### REQUIREMENT
Write all of the entries out again exactly.

### GIVEN RECORDS
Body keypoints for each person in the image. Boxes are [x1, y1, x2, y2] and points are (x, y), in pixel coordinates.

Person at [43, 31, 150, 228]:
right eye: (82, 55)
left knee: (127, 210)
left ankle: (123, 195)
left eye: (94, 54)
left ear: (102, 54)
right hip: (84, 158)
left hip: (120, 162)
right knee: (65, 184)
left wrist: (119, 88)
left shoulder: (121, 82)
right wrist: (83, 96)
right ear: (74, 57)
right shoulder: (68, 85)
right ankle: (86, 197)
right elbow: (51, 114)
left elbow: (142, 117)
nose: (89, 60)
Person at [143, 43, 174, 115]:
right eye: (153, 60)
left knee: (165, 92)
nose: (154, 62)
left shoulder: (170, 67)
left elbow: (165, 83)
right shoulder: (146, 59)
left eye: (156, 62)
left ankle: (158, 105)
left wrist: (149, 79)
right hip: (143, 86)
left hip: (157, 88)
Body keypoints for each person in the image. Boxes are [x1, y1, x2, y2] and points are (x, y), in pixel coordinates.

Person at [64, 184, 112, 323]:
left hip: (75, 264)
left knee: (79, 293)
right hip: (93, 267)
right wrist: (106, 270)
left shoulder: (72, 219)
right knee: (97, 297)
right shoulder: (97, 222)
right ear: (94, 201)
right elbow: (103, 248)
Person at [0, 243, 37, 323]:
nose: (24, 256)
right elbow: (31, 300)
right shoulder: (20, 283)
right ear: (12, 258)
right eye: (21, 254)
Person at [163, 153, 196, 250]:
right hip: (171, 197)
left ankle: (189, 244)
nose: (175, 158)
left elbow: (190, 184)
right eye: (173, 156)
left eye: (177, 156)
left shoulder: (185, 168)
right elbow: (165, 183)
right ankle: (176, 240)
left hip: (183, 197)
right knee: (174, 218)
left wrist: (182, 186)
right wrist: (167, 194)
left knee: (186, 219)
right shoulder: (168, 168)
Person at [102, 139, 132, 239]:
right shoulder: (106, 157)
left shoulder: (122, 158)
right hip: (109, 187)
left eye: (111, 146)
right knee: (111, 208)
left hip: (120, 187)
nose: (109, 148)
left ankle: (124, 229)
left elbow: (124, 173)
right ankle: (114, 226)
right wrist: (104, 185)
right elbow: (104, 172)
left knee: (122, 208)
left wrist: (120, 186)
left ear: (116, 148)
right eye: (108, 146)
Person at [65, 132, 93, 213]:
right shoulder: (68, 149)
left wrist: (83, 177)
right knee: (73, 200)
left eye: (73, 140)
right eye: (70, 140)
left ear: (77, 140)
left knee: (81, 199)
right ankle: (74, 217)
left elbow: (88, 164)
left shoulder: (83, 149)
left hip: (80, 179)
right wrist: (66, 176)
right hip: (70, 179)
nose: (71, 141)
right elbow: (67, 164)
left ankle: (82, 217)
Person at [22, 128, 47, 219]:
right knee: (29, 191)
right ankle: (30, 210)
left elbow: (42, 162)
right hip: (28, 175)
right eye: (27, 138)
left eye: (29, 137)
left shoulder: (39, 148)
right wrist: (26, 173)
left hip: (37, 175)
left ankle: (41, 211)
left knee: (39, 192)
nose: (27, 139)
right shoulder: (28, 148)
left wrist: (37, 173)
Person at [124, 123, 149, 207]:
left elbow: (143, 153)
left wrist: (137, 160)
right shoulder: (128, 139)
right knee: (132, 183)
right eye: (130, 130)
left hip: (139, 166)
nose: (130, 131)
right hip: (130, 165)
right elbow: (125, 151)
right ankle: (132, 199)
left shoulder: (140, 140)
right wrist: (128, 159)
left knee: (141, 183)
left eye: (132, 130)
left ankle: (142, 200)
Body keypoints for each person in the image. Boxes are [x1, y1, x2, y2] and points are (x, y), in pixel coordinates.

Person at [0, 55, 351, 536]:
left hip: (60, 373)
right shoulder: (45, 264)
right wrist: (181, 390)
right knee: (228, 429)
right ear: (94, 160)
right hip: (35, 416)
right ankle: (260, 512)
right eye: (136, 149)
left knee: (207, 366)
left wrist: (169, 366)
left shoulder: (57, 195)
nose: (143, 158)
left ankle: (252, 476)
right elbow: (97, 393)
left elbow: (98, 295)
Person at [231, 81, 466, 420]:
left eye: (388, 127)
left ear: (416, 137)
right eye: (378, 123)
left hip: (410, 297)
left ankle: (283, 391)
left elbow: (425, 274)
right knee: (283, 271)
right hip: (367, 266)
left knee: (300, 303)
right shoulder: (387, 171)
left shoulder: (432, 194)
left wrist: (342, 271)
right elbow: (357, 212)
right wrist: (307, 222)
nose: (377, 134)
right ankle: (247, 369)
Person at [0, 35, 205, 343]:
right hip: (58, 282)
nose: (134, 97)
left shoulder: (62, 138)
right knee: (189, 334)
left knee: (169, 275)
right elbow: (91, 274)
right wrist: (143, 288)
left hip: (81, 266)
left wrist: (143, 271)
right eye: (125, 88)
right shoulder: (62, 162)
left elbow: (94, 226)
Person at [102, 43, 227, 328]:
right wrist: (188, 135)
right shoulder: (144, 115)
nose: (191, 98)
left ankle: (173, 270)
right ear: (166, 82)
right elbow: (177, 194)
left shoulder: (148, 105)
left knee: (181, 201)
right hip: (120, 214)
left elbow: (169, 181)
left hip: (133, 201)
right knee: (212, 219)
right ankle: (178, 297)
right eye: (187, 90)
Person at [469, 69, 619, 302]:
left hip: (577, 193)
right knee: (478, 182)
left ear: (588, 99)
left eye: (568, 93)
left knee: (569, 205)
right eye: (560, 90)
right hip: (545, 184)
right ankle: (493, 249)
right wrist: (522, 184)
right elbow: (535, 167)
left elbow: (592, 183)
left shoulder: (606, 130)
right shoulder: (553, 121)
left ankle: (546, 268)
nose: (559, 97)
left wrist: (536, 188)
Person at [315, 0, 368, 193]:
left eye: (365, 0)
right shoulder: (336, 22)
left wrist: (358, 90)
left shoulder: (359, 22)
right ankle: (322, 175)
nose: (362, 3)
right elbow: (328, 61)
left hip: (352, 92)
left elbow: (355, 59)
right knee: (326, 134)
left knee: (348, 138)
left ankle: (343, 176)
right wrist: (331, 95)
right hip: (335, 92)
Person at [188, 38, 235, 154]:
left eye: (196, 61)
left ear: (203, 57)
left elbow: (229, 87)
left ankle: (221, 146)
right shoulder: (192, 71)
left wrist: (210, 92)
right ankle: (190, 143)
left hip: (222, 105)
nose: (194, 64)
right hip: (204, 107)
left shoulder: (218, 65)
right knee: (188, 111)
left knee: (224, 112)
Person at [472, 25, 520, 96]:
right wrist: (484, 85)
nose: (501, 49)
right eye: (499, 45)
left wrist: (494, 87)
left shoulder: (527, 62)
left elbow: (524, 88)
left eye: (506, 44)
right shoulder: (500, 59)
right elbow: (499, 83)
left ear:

### ANSWER TO THIS EXERCISE
Body keypoints for each person in the image. Boxes are [x1, y1, x2, y2] and points are (x, y), in pixel coordinates.

Person at [43, 31, 150, 228]:
right eye: (82, 55)
left knee: (127, 210)
left ankle: (123, 195)
left eye: (94, 54)
left ear: (102, 54)
right hip: (84, 158)
left hip: (120, 162)
right knee: (65, 184)
left wrist: (119, 88)
left shoulder: (121, 82)
right wrist: (83, 96)
right ear: (74, 57)
right shoulder: (68, 85)
right ankle: (86, 197)
right elbow: (51, 114)
left elbow: (142, 117)
nose: (89, 60)
Person at [143, 43, 174, 115]:
right eye: (153, 60)
left knee: (165, 92)
nose: (154, 62)
left shoulder: (170, 67)
left elbow: (165, 83)
right shoulder: (146, 59)
left eye: (156, 62)
left ankle: (158, 105)
left wrist: (149, 79)
right hip: (143, 86)
left hip: (157, 88)
Body keypoints for each person in the image. Boxes are [x1, y1, x2, y2] and points are (x, y), in pixel coordinates.

Person at [64, 184, 112, 323]:
left hip: (75, 264)
left knee: (79, 293)
right hip: (93, 267)
right wrist: (106, 270)
left shoulder: (72, 219)
right knee: (97, 297)
right shoulder: (97, 222)
right ear: (94, 201)
right elbow: (103, 248)
Person at [0, 243, 37, 323]:
nose: (24, 256)
right elbow: (31, 300)
right shoulder: (20, 283)
right ear: (12, 258)
right eye: (21, 254)
Person at [163, 153, 196, 250]:
right hip: (171, 197)
left ankle: (189, 244)
nose: (175, 158)
left elbow: (190, 184)
right eye: (173, 156)
left eye: (177, 156)
left shoulder: (185, 168)
right elbow: (165, 183)
right ankle: (176, 240)
left hip: (183, 197)
right knee: (174, 218)
left wrist: (182, 186)
right wrist: (167, 194)
left knee: (186, 219)
right shoulder: (168, 168)
Person at [102, 139, 132, 239]:
right shoulder: (106, 157)
left shoulder: (122, 158)
right hip: (109, 187)
left eye: (111, 146)
right knee: (111, 208)
left hip: (120, 187)
nose: (109, 148)
left ankle: (124, 229)
left elbow: (124, 173)
right ankle: (114, 226)
right wrist: (104, 185)
right elbow: (104, 172)
left knee: (122, 208)
left wrist: (120, 186)
left ear: (116, 148)
right eye: (108, 146)
Person at [65, 132, 93, 213]:
right shoulder: (68, 149)
left wrist: (83, 177)
right knee: (73, 200)
left eye: (73, 140)
right eye: (70, 140)
left ear: (77, 140)
left knee: (81, 199)
right ankle: (74, 217)
left elbow: (88, 164)
left shoulder: (83, 149)
left hip: (80, 179)
right wrist: (66, 176)
right hip: (70, 179)
nose: (71, 141)
right elbow: (67, 164)
left ankle: (82, 217)
Person at [22, 128, 47, 219]:
right knee: (29, 191)
right ankle: (30, 210)
left elbow: (42, 162)
right hip: (28, 175)
right eye: (27, 138)
left eye: (29, 137)
left shoulder: (39, 148)
right wrist: (26, 173)
left hip: (37, 175)
left ankle: (41, 211)
left knee: (39, 192)
nose: (27, 139)
right shoulder: (28, 148)
left wrist: (37, 173)
Person at [124, 123, 149, 207]:
left elbow: (143, 153)
left wrist: (137, 160)
right shoulder: (128, 139)
right knee: (132, 183)
right eye: (130, 130)
left hip: (139, 166)
nose: (130, 131)
right hip: (130, 165)
right elbow: (125, 151)
right ankle: (132, 199)
left shoulder: (140, 140)
right wrist: (128, 159)
left knee: (141, 183)
left eye: (132, 130)
left ankle: (142, 200)
Body keypoints for each person in the image. Boxes are [x1, y1, x2, y2] and points are (x, y), in pixel coordinates.

Person at [0, 55, 351, 536]:
left hip: (60, 373)
right shoulder: (45, 264)
right wrist: (181, 390)
right knee: (228, 429)
right ear: (94, 160)
right hip: (35, 416)
right ankle: (260, 512)
right eye: (136, 149)
left knee: (207, 366)
left wrist: (169, 366)
left shoulder: (57, 195)
nose: (143, 158)
left ankle: (252, 476)
right elbow: (97, 393)
left elbow: (98, 295)
Person at [231, 81, 466, 420]:
left eye: (388, 127)
left ear: (416, 137)
right eye: (378, 123)
left hip: (410, 297)
left ankle: (283, 391)
left elbow: (425, 274)
right knee: (283, 271)
right hip: (367, 266)
left knee: (300, 303)
right shoulder: (387, 171)
left shoulder: (432, 194)
left wrist: (342, 271)
right elbow: (357, 212)
right wrist: (307, 222)
nose: (377, 134)
right ankle: (247, 369)
Person at [0, 35, 205, 343]:
right hip: (58, 282)
nose: (134, 97)
left shoulder: (62, 138)
right knee: (189, 334)
left knee: (169, 275)
right elbow: (91, 274)
right wrist: (143, 288)
left hip: (81, 266)
left wrist: (143, 271)
right eye: (125, 88)
right shoulder: (62, 162)
left elbow: (94, 226)
Person at [102, 43, 227, 328]:
right wrist: (188, 135)
right shoulder: (144, 115)
nose: (191, 98)
left ankle: (173, 270)
right ear: (166, 82)
right elbow: (177, 194)
left shoulder: (148, 105)
left knee: (181, 201)
right hip: (120, 214)
left elbow: (169, 181)
left hip: (133, 201)
right knee: (212, 219)
right ankle: (178, 297)
right eye: (187, 90)
Person at [469, 69, 619, 302]:
left hip: (577, 193)
right knee: (478, 182)
left ear: (588, 99)
left eye: (568, 93)
left knee: (569, 205)
right eye: (560, 90)
right hip: (545, 184)
right ankle: (493, 249)
right wrist: (522, 184)
right elbow: (535, 167)
left elbow: (592, 183)
left shoulder: (606, 130)
right shoulder: (553, 121)
left ankle: (546, 268)
nose: (559, 97)
left wrist: (536, 188)
Person at [315, 0, 368, 193]:
left eye: (365, 0)
right shoulder: (336, 22)
left wrist: (358, 90)
left shoulder: (359, 22)
right ankle: (322, 175)
nose: (362, 3)
right elbow: (328, 61)
left hip: (352, 92)
left elbow: (355, 59)
right knee: (326, 134)
left knee: (348, 138)
left ankle: (343, 176)
right wrist: (331, 95)
right hip: (335, 92)
Person at [188, 38, 235, 154]:
left eye: (196, 61)
left ear: (203, 57)
left elbow: (229, 87)
left ankle: (221, 146)
right shoulder: (192, 71)
left wrist: (210, 92)
right ankle: (190, 143)
left hip: (222, 105)
nose: (194, 64)
right hip: (204, 107)
left shoulder: (218, 65)
right knee: (188, 111)
left knee: (224, 112)
Person at [472, 25, 520, 96]:
right wrist: (484, 85)
nose: (501, 49)
right eye: (499, 45)
left wrist: (494, 87)
left shoulder: (527, 62)
left elbow: (524, 88)
left eye: (506, 44)
right shoulder: (500, 59)
right elbow: (499, 83)
left ear:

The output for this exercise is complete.